▶ **Excerpted data**:
────────────────────────────────────────

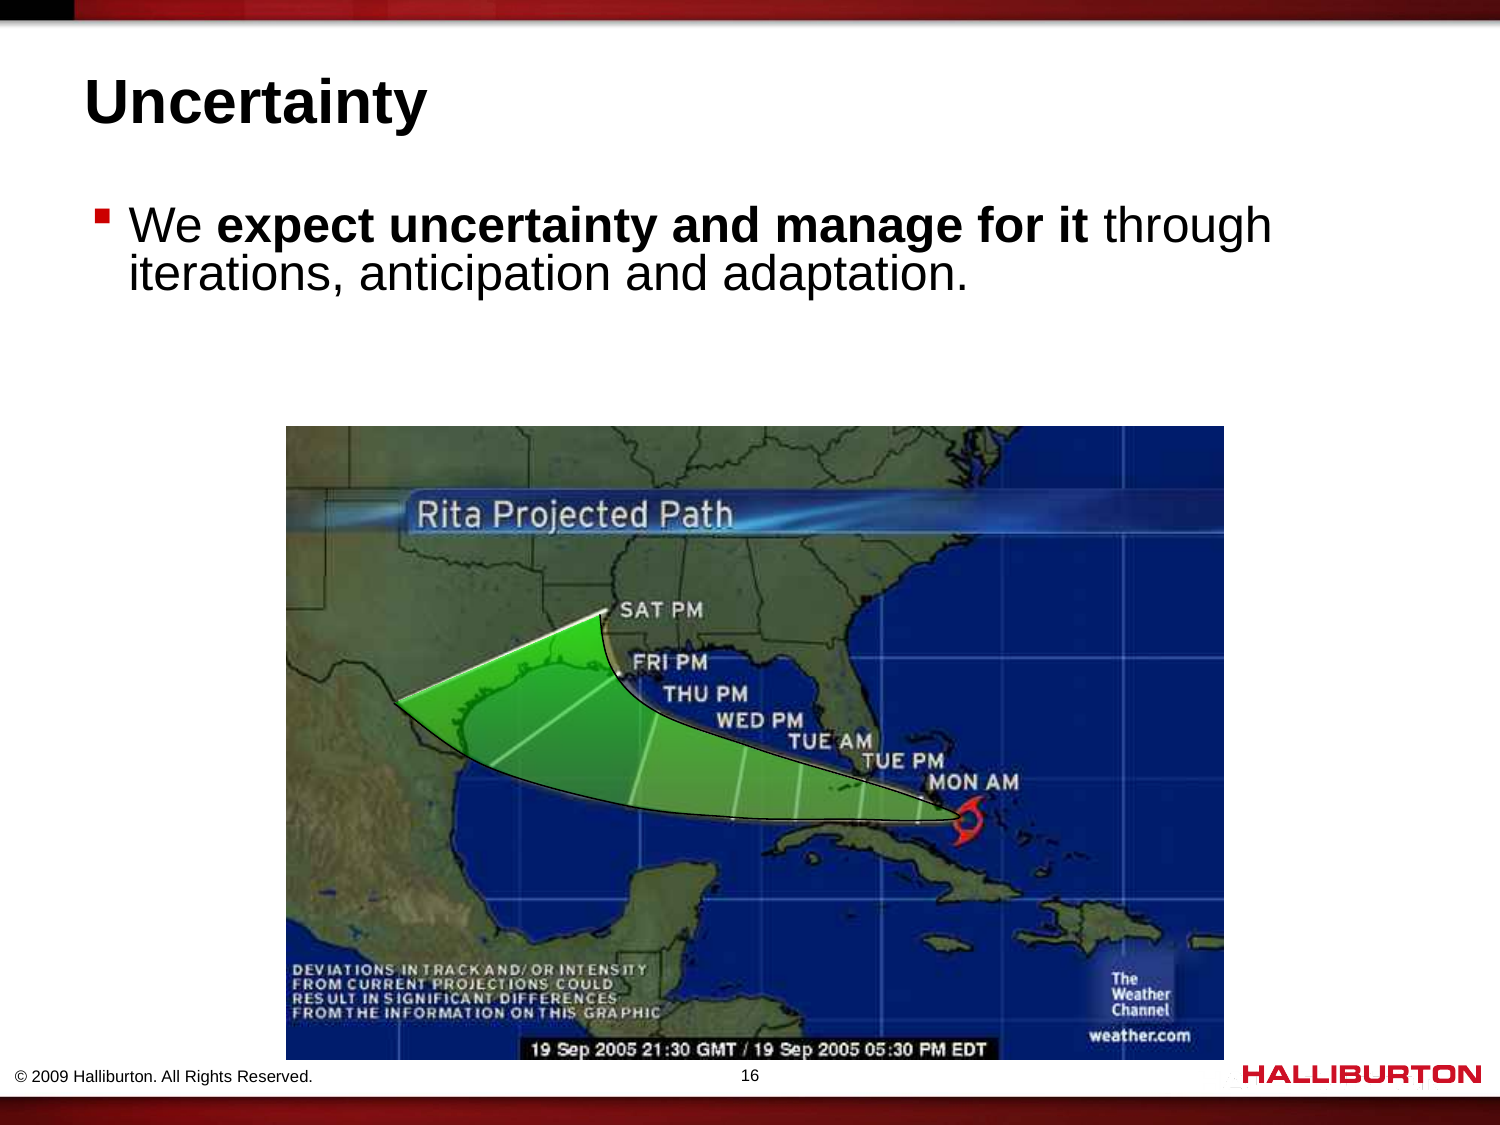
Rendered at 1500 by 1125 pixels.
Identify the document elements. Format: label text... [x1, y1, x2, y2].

picture [0, 0, 1500, 1125]
title Uncertainty [69, 27, 1426, 170]
list We expect uncertainty and manage for it through iterations, anticipation and adaptation. [75, 196, 1426, 982]
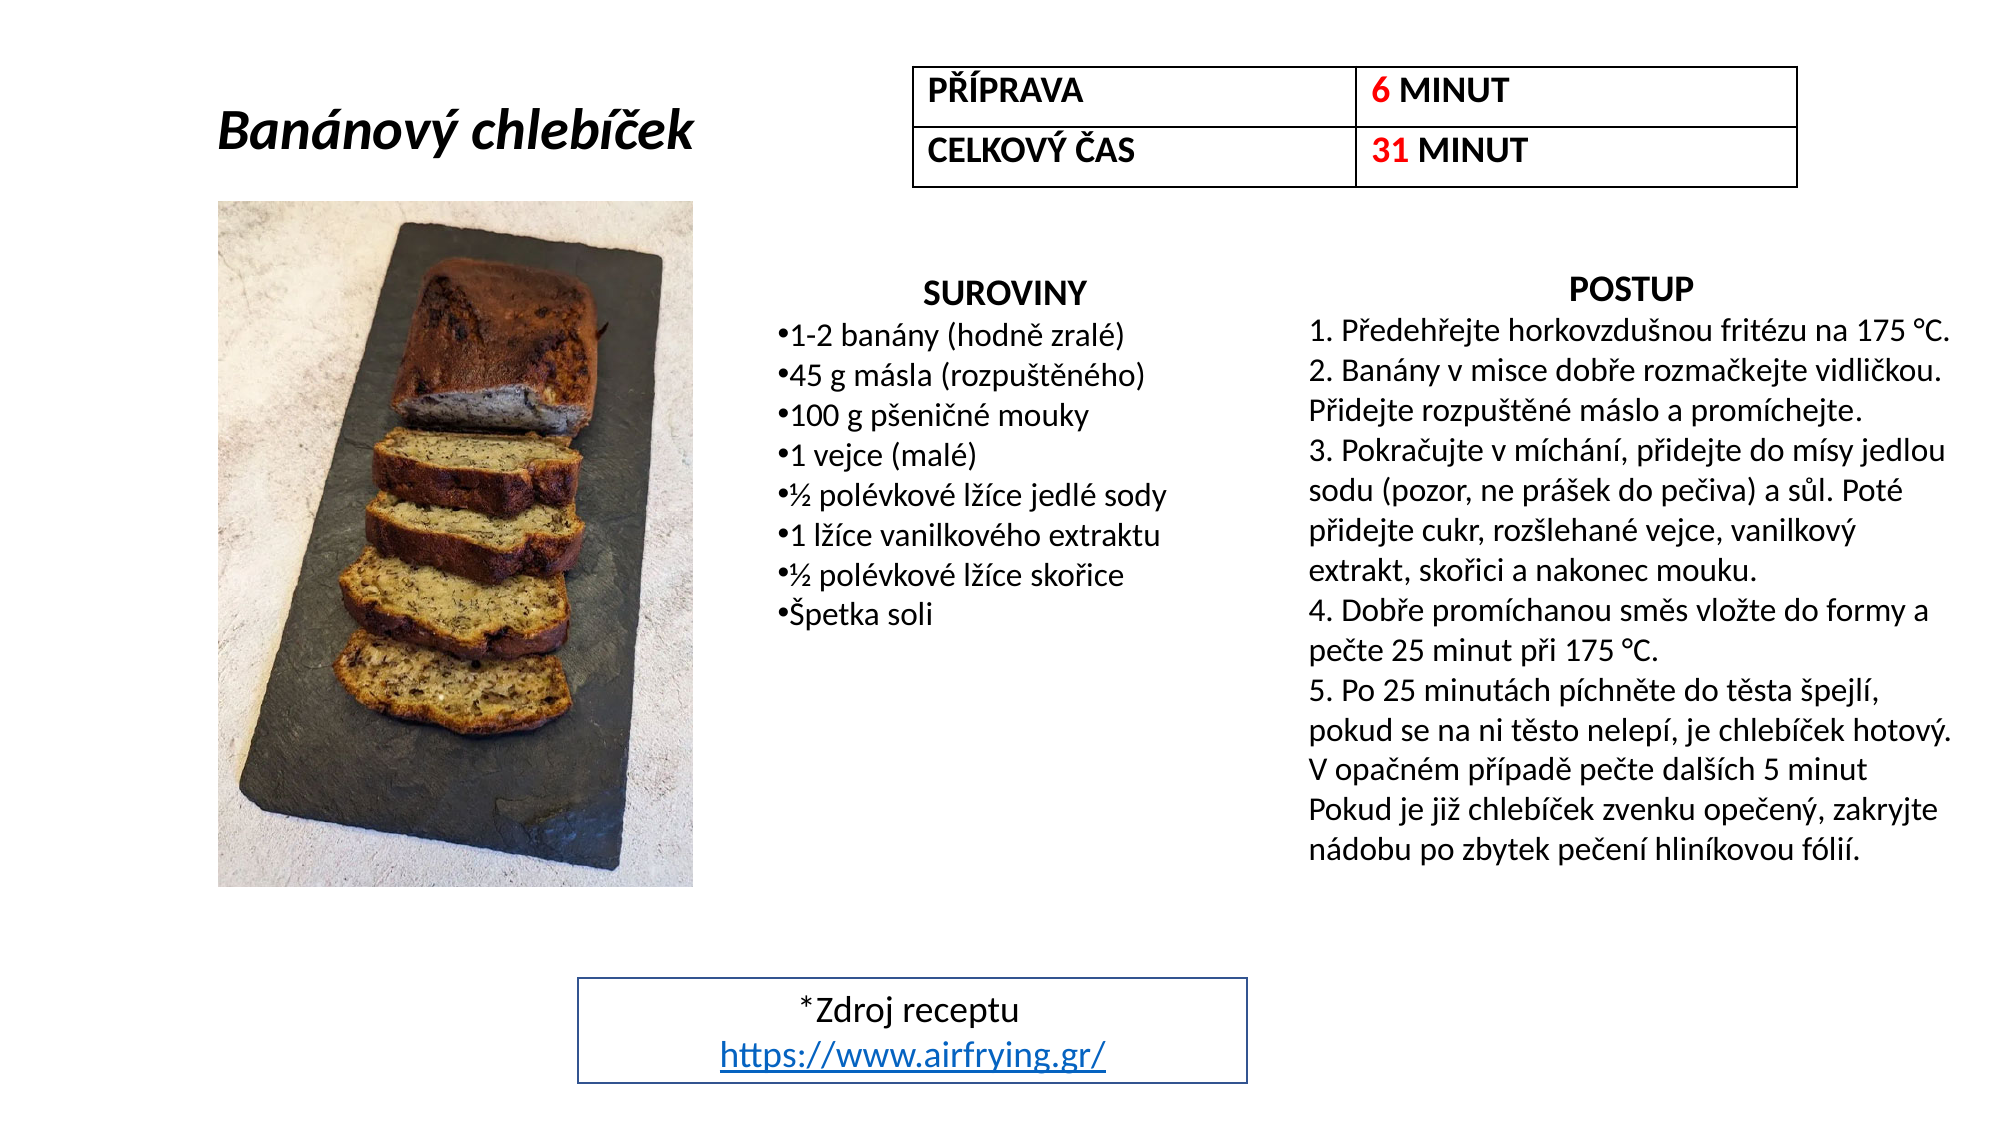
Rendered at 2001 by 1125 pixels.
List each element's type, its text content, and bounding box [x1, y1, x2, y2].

text_box Banánový chlebíček [101, 83, 810, 169]
table_header 6 MINut [1357, 68, 1796, 126]
picture [218, 201, 693, 887]
table_header PŘÍPRAVA [914, 68, 1355, 126]
text_box POSTUP Předehřejte horkovzdušnou fritézu na 175 °C. Banány v misce dobře rozmačkejte vidličkou. Přidejte rozpuštěné máslo a promíchejte. Pokračujte v míchání, přidejte do mísy jedlou sodu (pozor, ne prášek do pečiva) a sůl. Poté přidejte cukr, rozšlehané vejce, vanilkový extrakt, skořici a nakonec mouku. Dobře promíchanou směs vložte do formy a pečte 25 minut při 175 °C. Po 25 minutách píchněte do těsta špejlí, pokud se na ni těsto nelepí, je chlebíček hotový. V opačném případě pečte dalších 5 minut Pokud je již chlebíček zvenku opečený, zakryjte nádobu po zbytek pečení hliníkovou fólií. [1293, 256, 1970, 875]
table_cell 31 MINut [1357, 128, 1796, 186]
text_box *Zdroj receptu https://www.airfrying.gr/ [577, 977, 1248, 1084]
text_box SUROVINY 1-2 banány (hodně zralé) 45 g másla (rozpuštěného) 100 g pšeničné mouky 1 vejce (malé) ½ polévkové lžíce jedlé sody 1 lžíce vanilkového extraktu ½ polévkové lžíce skořice Špetka soli [762, 260, 1256, 640]
table_cell CELKOVÝ ČAS [914, 128, 1355, 186]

────────────────────────────────────────

▶ **About this exercise**:
Each line above that contains the word "Rendered" counts once; give the total and no other text.

▶ **Answer area**:
2